With the stock he salvaged, Netra has managed to set up a temporary shop, and thanks to Oxfam’s voucher scheme, business is now back on track.

“I’ve had almost 900 people come to my shop because of the vouchers being distributed. The most popular items have been the spade, then hoe and then the watering can. If people’s tools are damaged, I repair them. I make the hoes myself.”

Oxfam has distributed over 6,000 vouchers to help people buy agricultural tools and supplies, with each voucher worth 2,000 rupees (around €17/£13). The distribution supports not only the people receiving the vouchers, enabling them to restart their kitchen gardens and farms, they also support local traders and store owners like Netra and reignite the local economy.
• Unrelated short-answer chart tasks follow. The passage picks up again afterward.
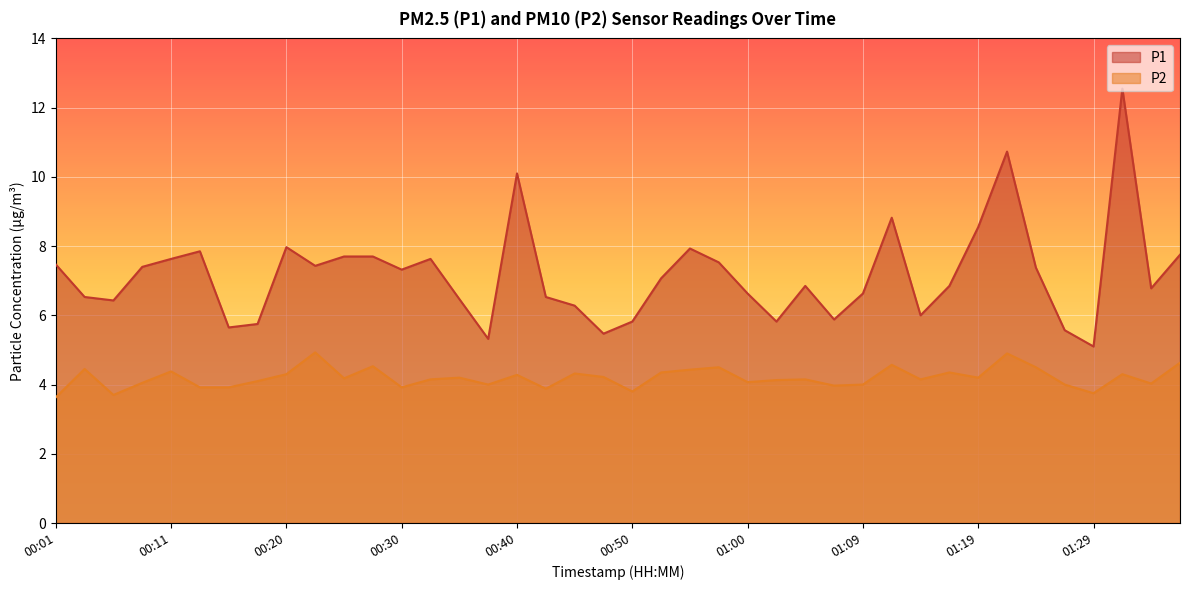

What is the difference between the second highest and minimum values in the P2 series?

1.3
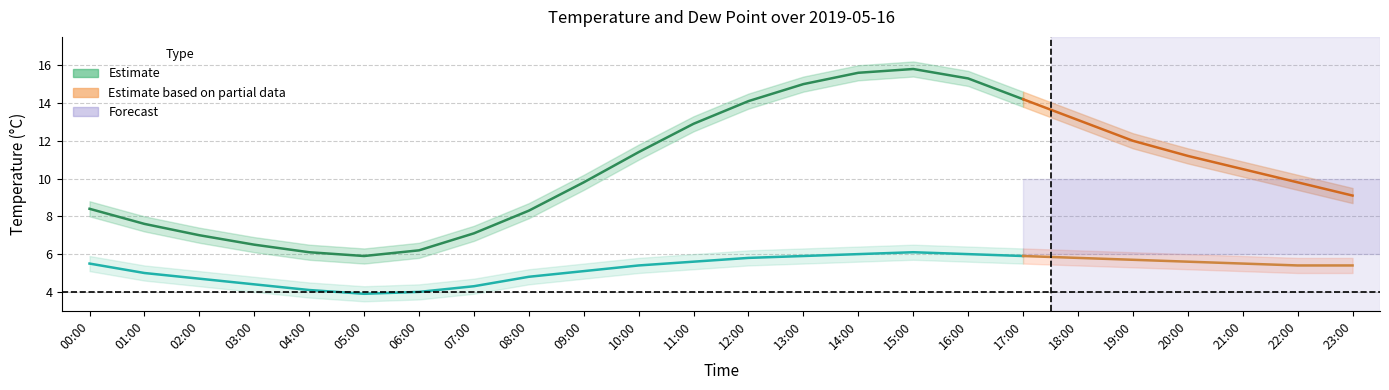

Which category has the highest value across all series?

15:00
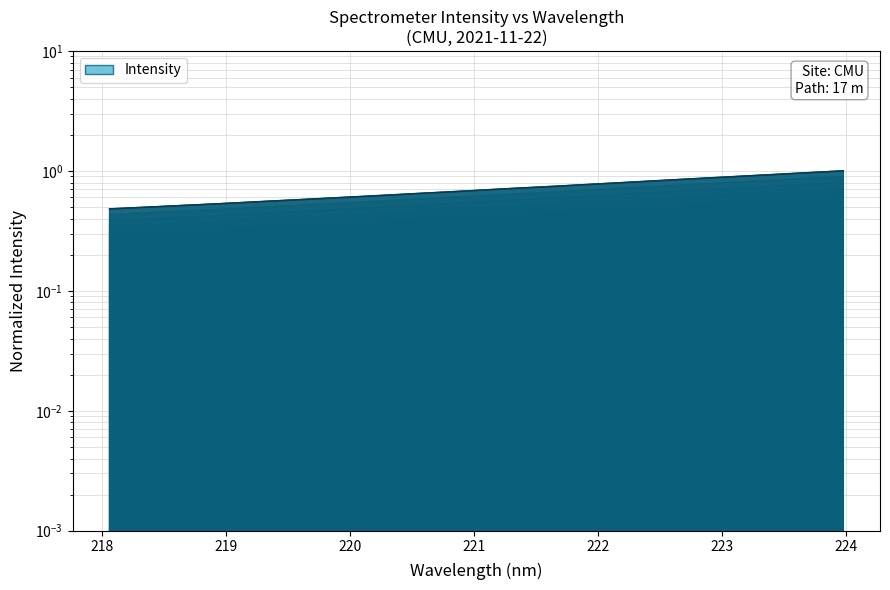

Rank the categories by value from lowest to highest.

218.0596, 218.2508, 218.442, 218.6332, 218.8244, 219.0156, 219.2067, 219.3979, 219.589, 219.7801, 219.9712, 220.1623, 220.3533, 220.5444, 220.7354, 220.9264, 221.1174, 221.3083, 221.4993, 221.6902, 221.8812, 222.0721, 222.263, 222.4538, 222.6447, 222.8355, 223.0264, 223.2172, 223.408, 223.5987, 223.7895, 223.9802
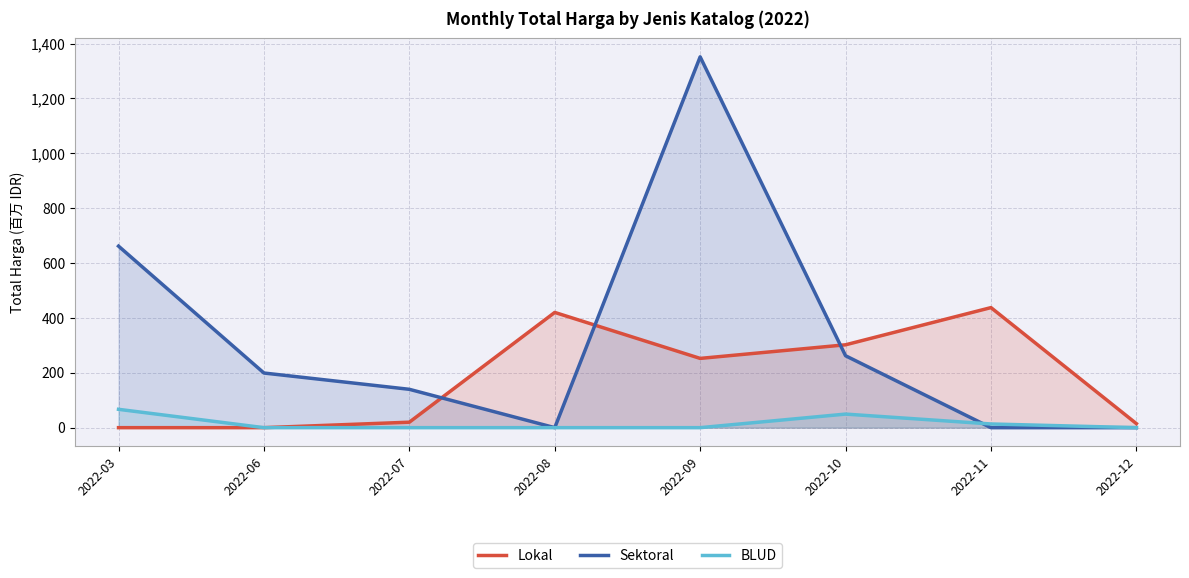

Where is the first local maximum for Lokal?

2022-08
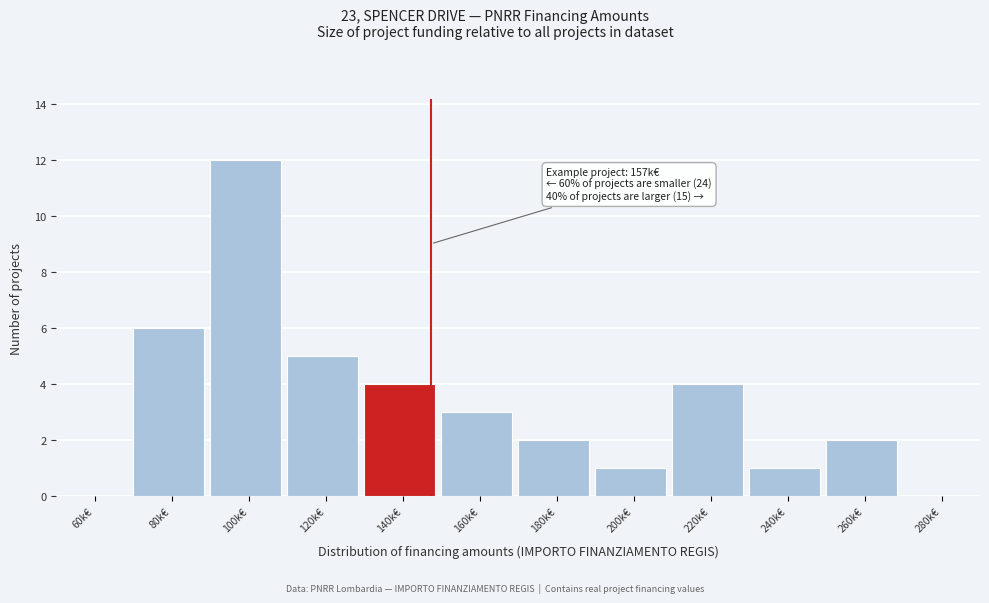

Reading left to right, transcribe all the data shown in this chart.

60k€=0	80k€=6	100k€=12	120k€=5	140k€=4	160k€=3	180k€=2	200k€=1	220k€=4	240k€=1	260k€=2	280k€=0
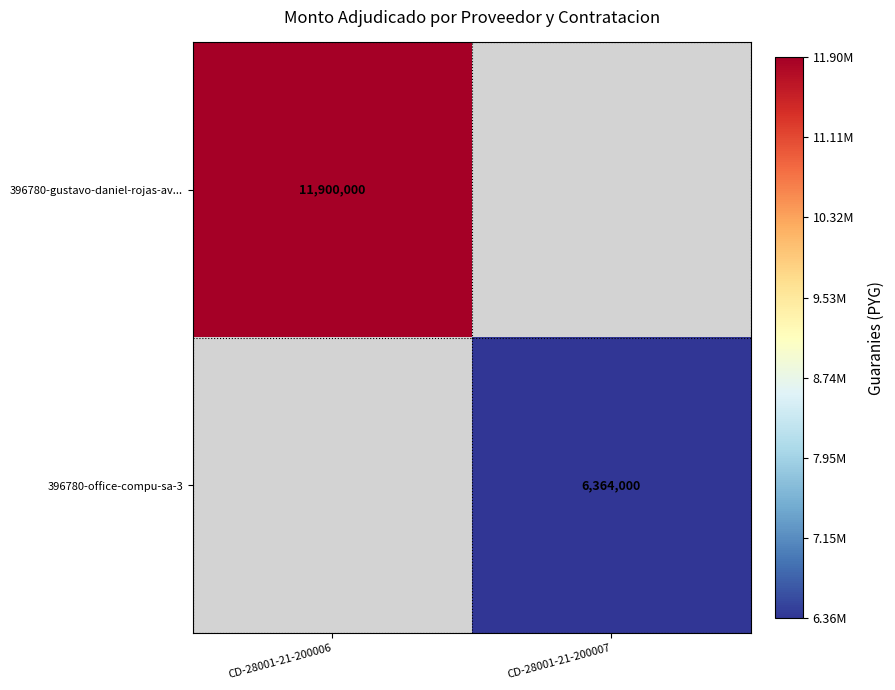

At how many categories does at least one series exceed 8493243?

1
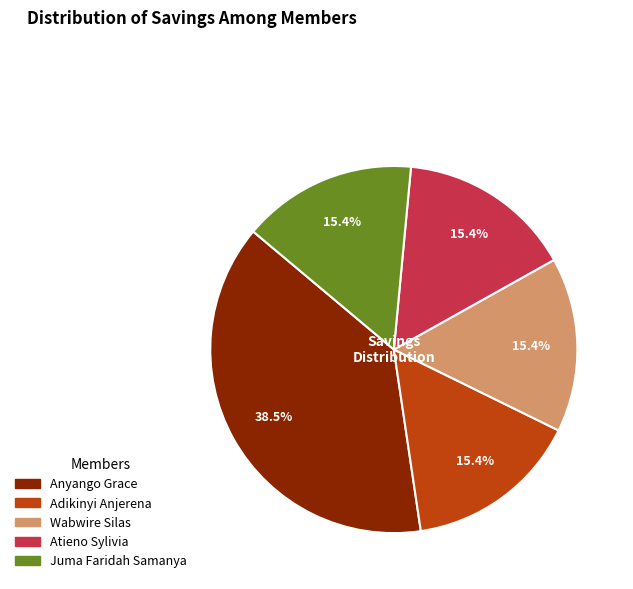

To the nearest percent, what is the average slice percentage?

20%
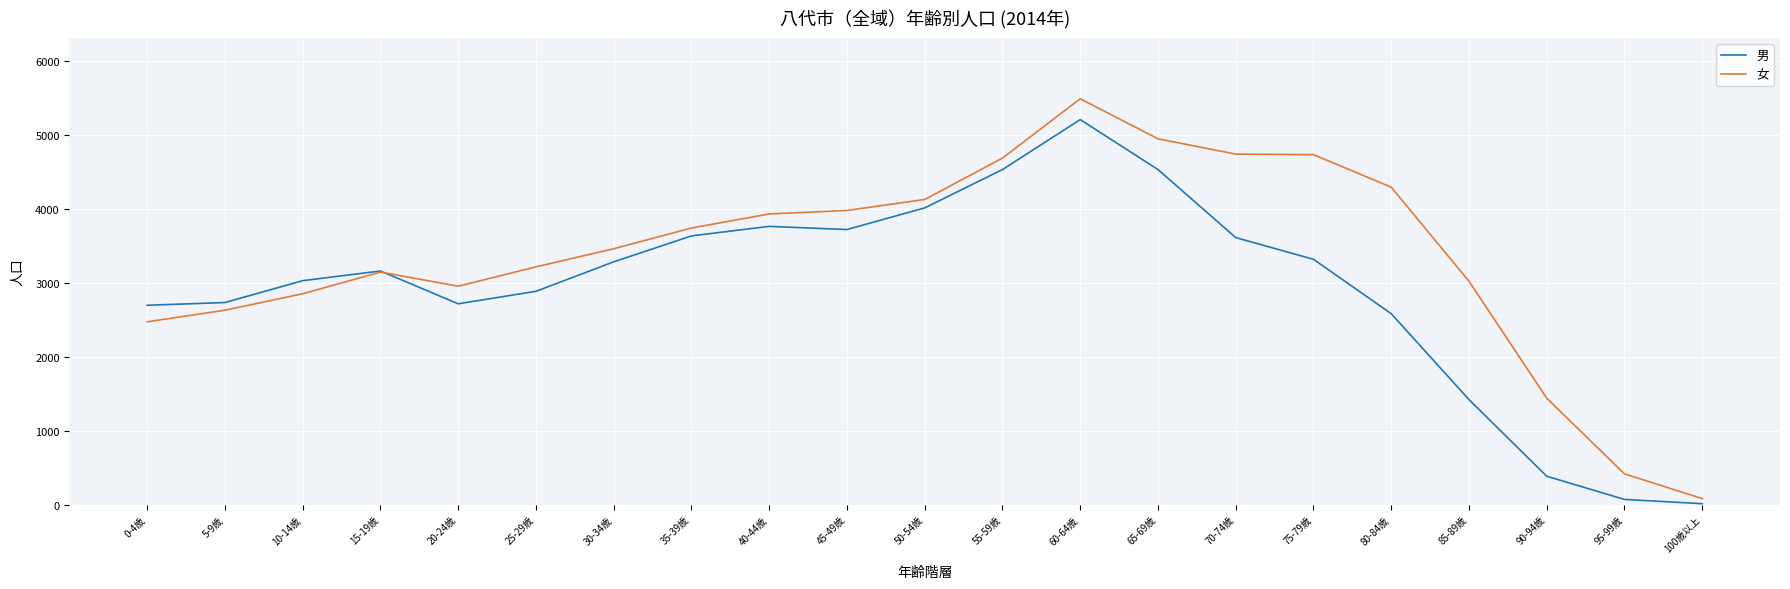

What is the greatest value displayed?

5495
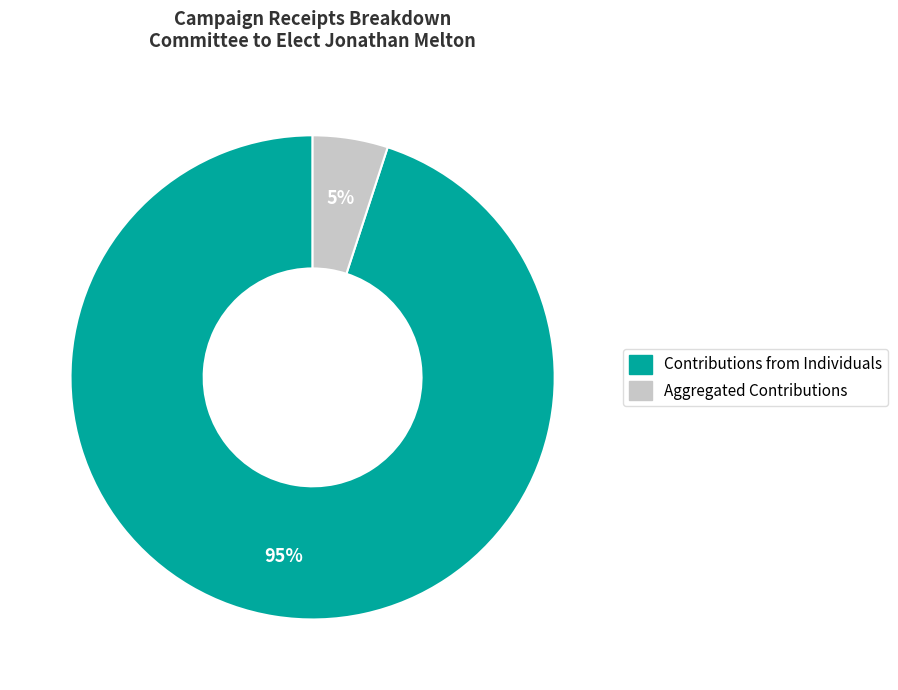

To the nearest percent, what is the difference between the largest and smallest slice percentages?

90%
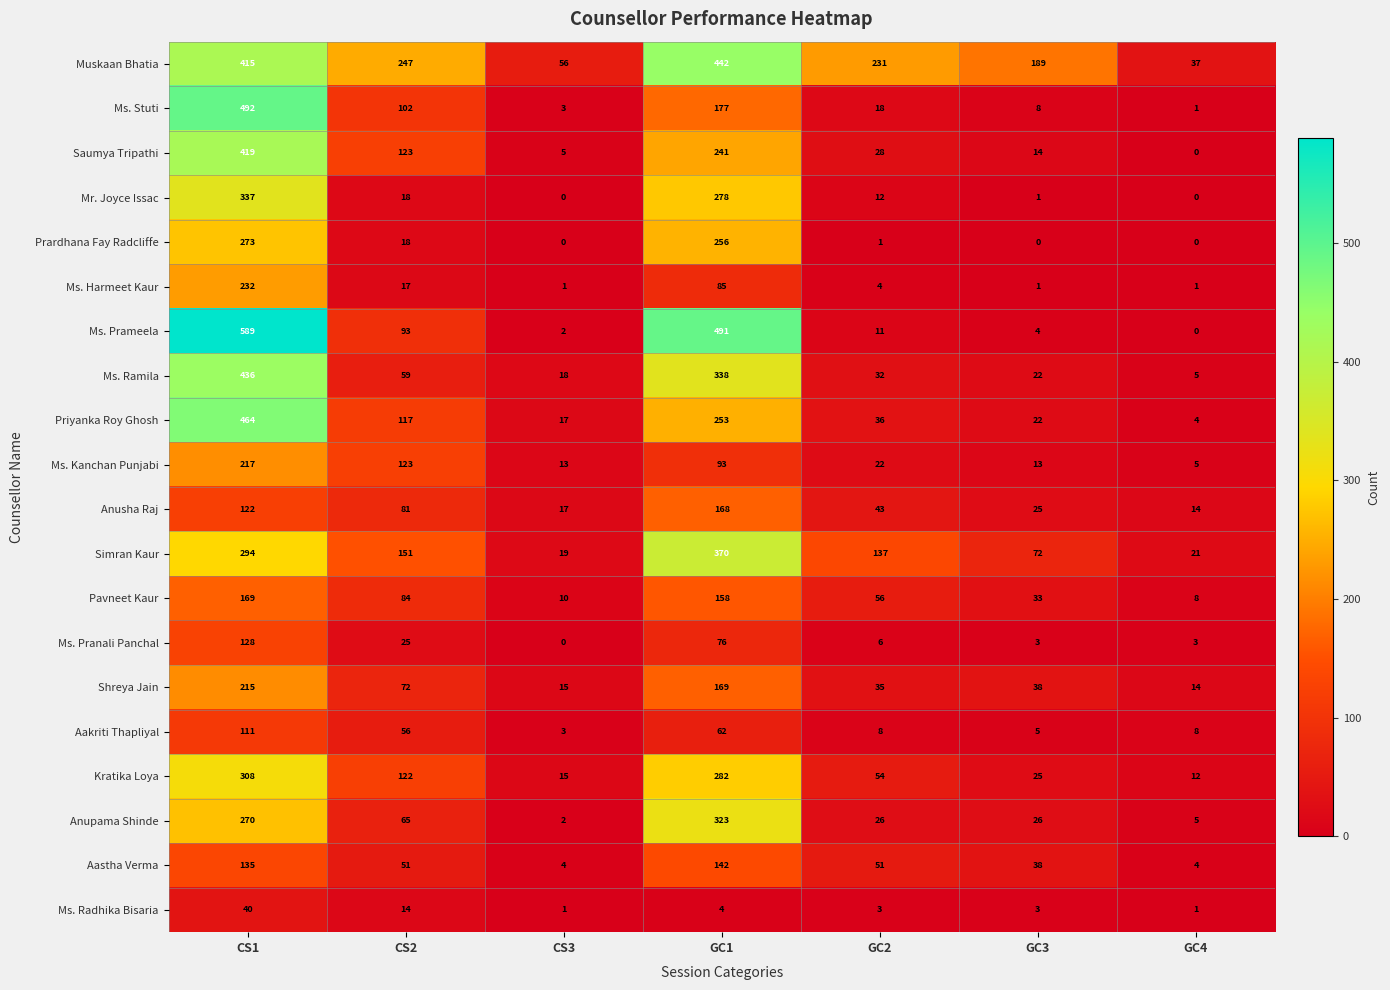

What is the average value of the Aakriti Thapliyal series?

36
A further distribution is planned to commence soon, supporting local communities with livestock and grain storage through cash grants. In addition to direct assistance, Oxfam is advocating with national and local authorities in Nepal for the roll-out of a recovery process and plan that ensures no-one is left behind – especially women and other marginalised communities with limited resources or opportunities even before this crisis and who are now only more vulnerable.

We are urging a reconstruction effort that builds back better, creating a fairer, more equal and inclusive society than before.

Colm Byrne is Oxfam Ireland’s Humanitarian Manager.